Strangely, according to today’s New York Times (“Challenge like no other for runner with MS”, March 5), Kyla’s MS affliction gives her an advantage. She cannot feel the pain in her legs when she runs, and when you run the mile, the pain is quite severe, because it is a race that creates an oxygen debt in the muscles and naturally, they complain. But Kyla’s brain can’t hear the complaints from her leg muscles, because the nerves don’t transmit it. (The U.S. women’s high school record for the mile was recently broken, at 4:32! by a 16-year-old).
But there is a disadvantage too. She cannot stop. When she stops, at the end of the race, she collapses, as her legs simply give out. Her coach has to catch her and carry her. If she stumbles within the race, as she once did, she has trouble getting up. (She once crawled to a fence, pulled herself up to her feet – and dashed ahead, finishing 10th!). In one race, when officials forgot they had to catch her, she collapsed after finishing, right onto her face.

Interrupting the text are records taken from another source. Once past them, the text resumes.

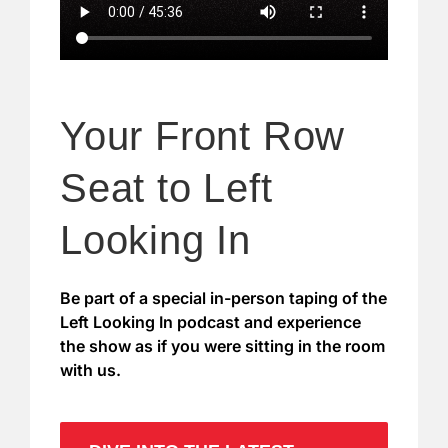
Your Front Row
Seat to Left
Looking In
Be part of a special in-person taping of the
Left Looking In podcast and experience
the show as if you were sitting in the room
with us.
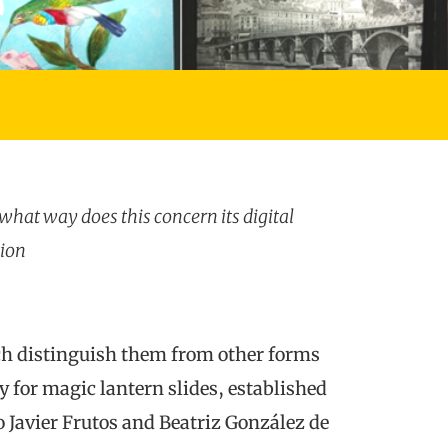
n what way does this concern its digital
tion
ich distinguish them from other forms
 for magic lantern slides, established
Javier Frutos and Beatriz González de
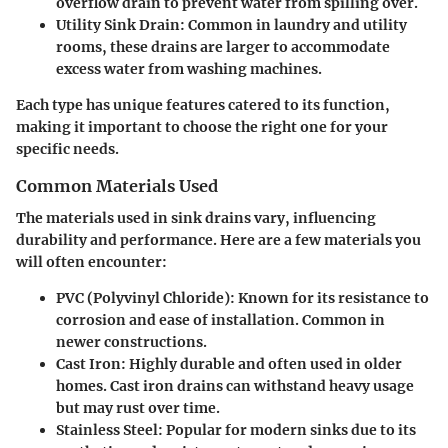
overflow drain to prevent water from spilling over.
Utility Sink Drain
: Common in laundry and utility
rooms, these drains are larger to accommodate
excess water from washing machines.
Each type has unique features catered to its function,
making it important to choose the right one for your
specific needs.
Common Materials Used
The materials used in sink drains vary, influencing
durability and performance. Here are a few materials you
will often encounter:
PVC (Polyvinyl Chloride)
: Known for its resistance to
corrosion and ease of installation. Common in
newer constructions.
Cast Iron
: Highly durable and often used in older
homes. Cast iron drains can withstand heavy usage
but may rust over time.
Stainless Steel
: Popular for modern sinks due to its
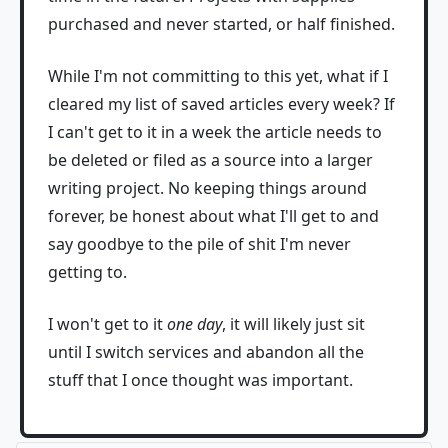
purchased and never started, or half finished.
While I'm not committing to this yet, what if I
cleared my list of saved articles every week? If
I can't get to it in a week the article needs to
be deleted or filed as a source into a larger
writing project. No keeping things around
forever, be honest about what I'll get to and
say goodbye to the pile of shit I'm never
getting to.
I won't get to it
one day
, it will likely just sit
until I switch services and abandon all the
stuff that I once thought was important.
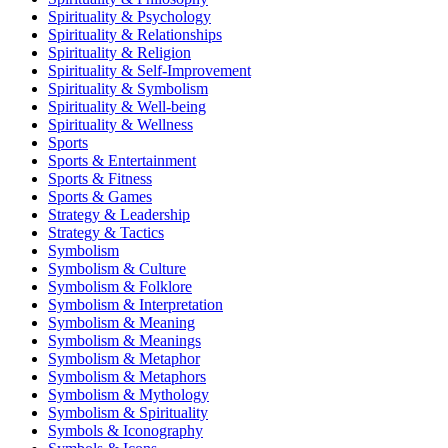
Spirituality & Psychology
Spirituality & Relationships
Spirituality & Religion
Spirituality & Self-Improvement
Spirituality & Symbolism
Spirituality & Well-being
Spirituality & Wellness
Sports
Sports & Entertainment
Sports & Fitness
Sports & Games
Strategy & Leadership
Strategy & Tactics
Symbolism
Symbolism & Culture
Symbolism & Folklore
Symbolism & Interpretation
Symbolism & Meaning
Symbolism & Meanings
Symbolism & Metaphor
Symbolism & Metaphors
Symbolism & Mythology
Symbolism & Spirituality
Symbols & Iconography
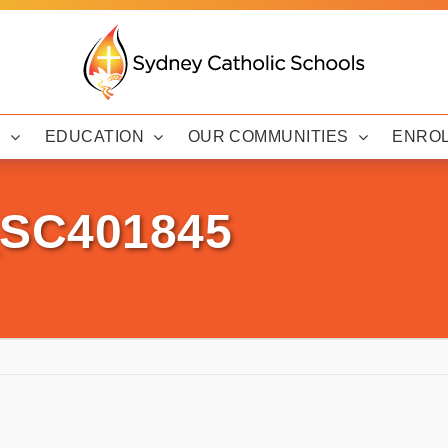
Y
EDUCATION
OUR COMMUNITIES
ENRO
_SC401845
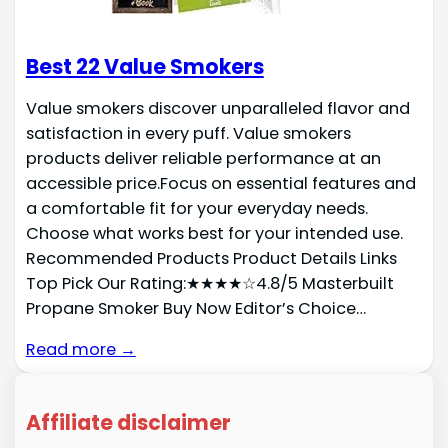
Best 22 Value Smokers
Value smokers discover unparalleled flavor and
satisfaction in every puff. Value smokers
products deliver reliable performance at an
accessible price.Focus on essential features and
a comfortable fit for your everyday needs.
Choose what works best for your intended use.
Recommended Products Product Details Links
Top Pick Our Rating:★★★★☆4.8/5 Masterbuilt
Propane Smoker Buy Now Editor’s Choice…
Read more →
Affiliate disclaimer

Some ignorant people in the audience called her a ‘wimp’. She is quite the opposite.
When Kyla was diagnosed with MS, she told her coach that “I don’t know how much time I have left (to run, after being diagnosed with MS), so I want to run fast – don’t hold back!”. She improved her time from 24:29 for five kilometers, to 17:22 (yes, that’s just over 3 minutes per kilometer…).
Kyla was rejected by many universities’ sports programs. But finally, Lipscomb University in Tennessee saw the light. She won an athletic scholarship there, and will run for them. We wish her luck.